Errm, in comment 0 you wrote that Firefox maybe takes 10% but Chrome takes 140% CPU. Plus I don't have problems in Firefox. How does that go together?
(I didn't receive bugmail for half of the comments above, unsure why.) (In reply to comment #5) > Errm, in comment 0 you wrote that Firefox maybe takes 10% but Chrome takes > 140% > CPU. Plus I don't have problems in Firefox. How does that go together? No, I said that both Firefox and Chrome have 10 % CPU usage for that dev who tested. Do you experience a difference between the two browsers?
As Andre said in comment 1: "I can confirm that Google Chrome 24.0.1312.69 feels sluggish." I also, can confirm that Fx 22.0a2 is NOT sluggish, while Chromium 26.0.1410.43 IS sluggish (both on Debian). So, again, a reasonable workaround for now is to use Firefox for etherpad lite, but tracking down the real culprit (Chromium? Etherpad life?) should happen. Does someone want to determine where the issue lies and report that problem to the relevant upstream?

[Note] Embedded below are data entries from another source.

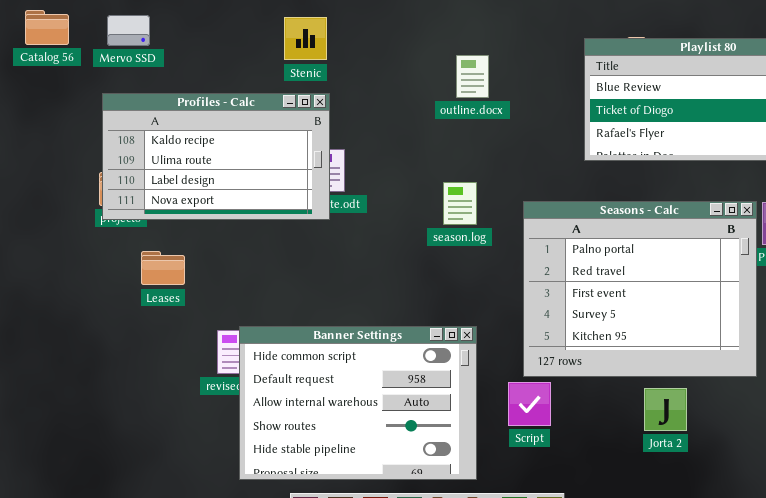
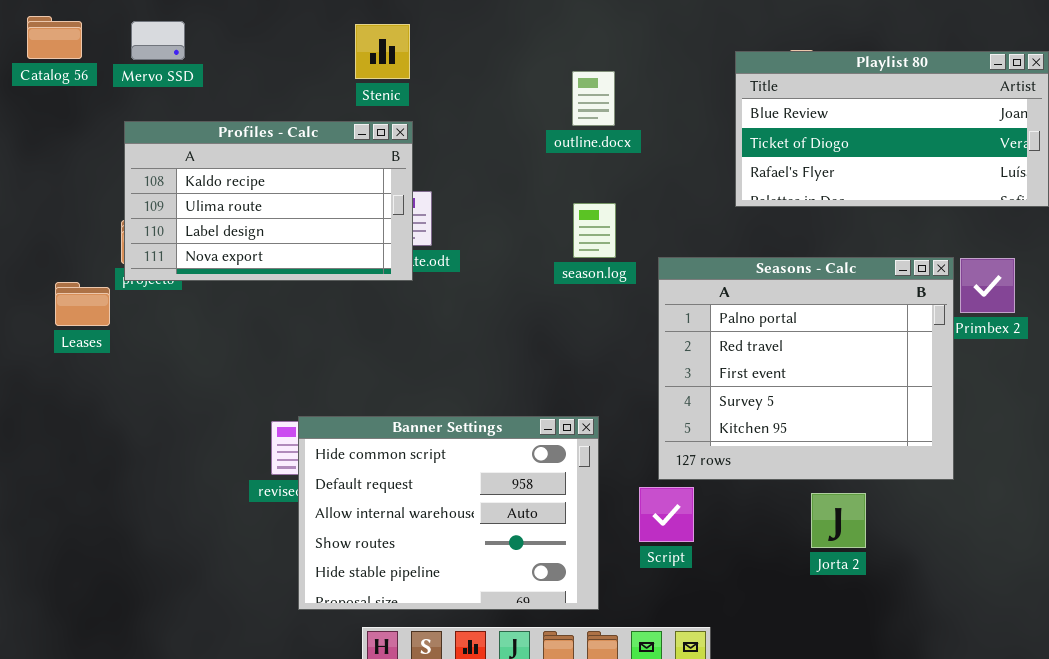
season.log: [443,182,477,225] -> [573,203,616,258], moved
Leases: [141,251,185,285] -> [55,282,110,326], moved

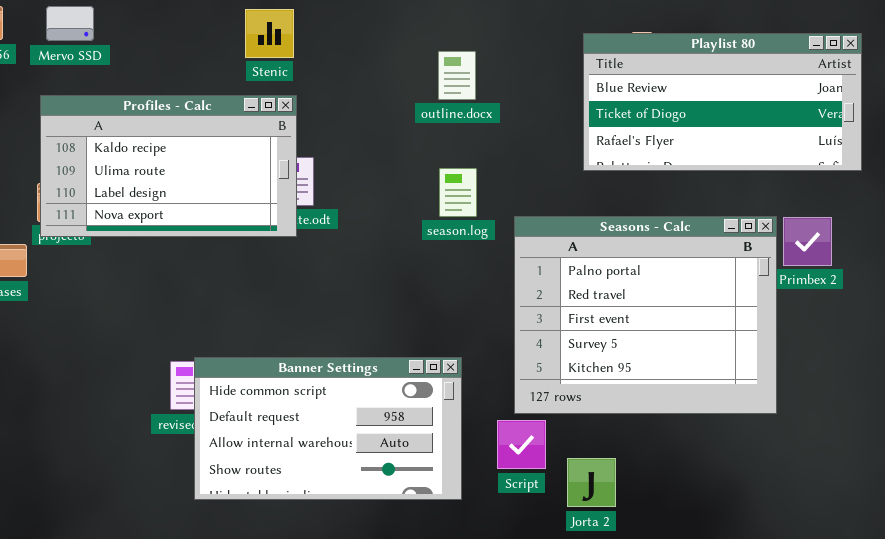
Banner Settings: [298,416,599,610] -> [194,357,462,500], resized
Jorta 2: [811,493,866,548] -> [567,458,616,507], moved

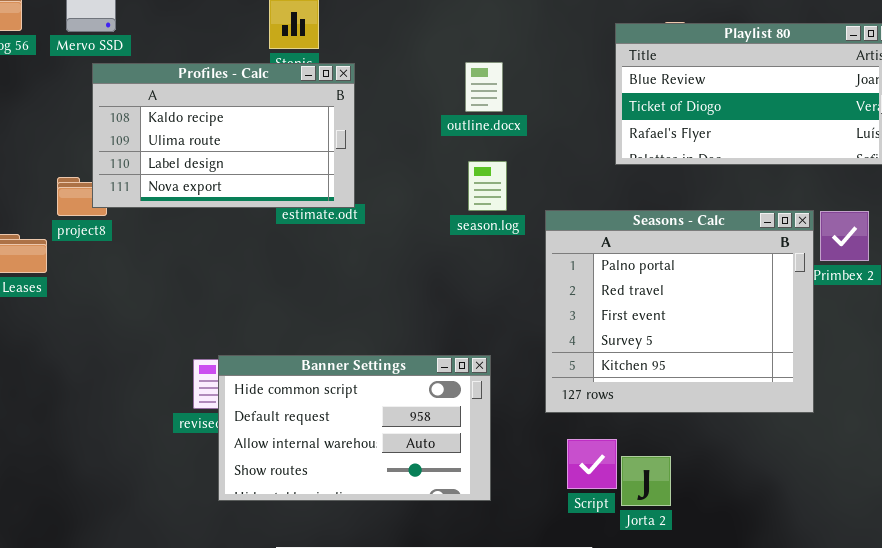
outline.docx: [438,51,476,100] -> [465,62,503,112], moved
Profiles - Calc: [40,95,297,237] -> [92,63,355,208], moved
Script: [497,420,546,469] -> [567,439,617,489], moved
Jorta 2: [567,458,616,507] -> [621,456,671,506], moved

(In reply to comment #7) > Does someone want to determine where the issue lies and report that problem > to > the relevant upstream? Greg, the upstream report was already linked: https://github.com/ether/etherpad-lite/issues/1763 There was a rush before last release and devs debugged it a lot, but didn't find a real solution yet.
Upstream comment implies that reason might be https://bugs.webkit.org/show_bug.cgi?id=92594 for WebKit browsers.
A recently (14 July) merged patch allegedly makes the most common case one order of magnitude faster, worth testing. https://github.com/ether/etherpad-lite/issues/1763#issuecomment-21423689 https://github.com/ether/etherpad-lite/pull/1833#issuecomment-20943600
(In reply to comment #10) > A recently (14 July) merged patch allegedly makes the most common case one > order of magnitude faster, worth testing. > https://github.com/ether/etherpad-lite/issues/1763#issuecomment-21423689 > https://github.com/ether/etherpad-lite/pull/1833#issuecomment-20943600 Did it? Are we using that code or not? We no longer have the old etherpad as workaround, how are people managing?
(In reply to comment #11) > (In reply to comment #10) > > A recently (14 July) merged patch allegedly makes the most common case one > > order of magnitude faster, worth testing. > > https://github.com/ether/etherpad-lite/issues/1763#issuecomment-21423689 > > https://github.com/ether/etherpad-lite/pull/1833#issuecomment-20943600 > > Did it? Are we using that code or not? We no longer have the old etherpad as > workaround, how are people managing? I hear that some are still using Chrome to edit the etherpads in question; it gets very slot to use about now, so around 1700 lines it would seem? For reference, https://etherpad.wikimedia.org/p/i18n-team-04/timeslider#10309
I'm bumping this down to major as there is a simple workaround (use a different browser) and as it's not critical by definition of https://www.mediawiki.org/wiki/Bugzilla/Fields#Severity
Just in case someone wonders, this is still relevant and LangEng is still using Google Docs because of this bug.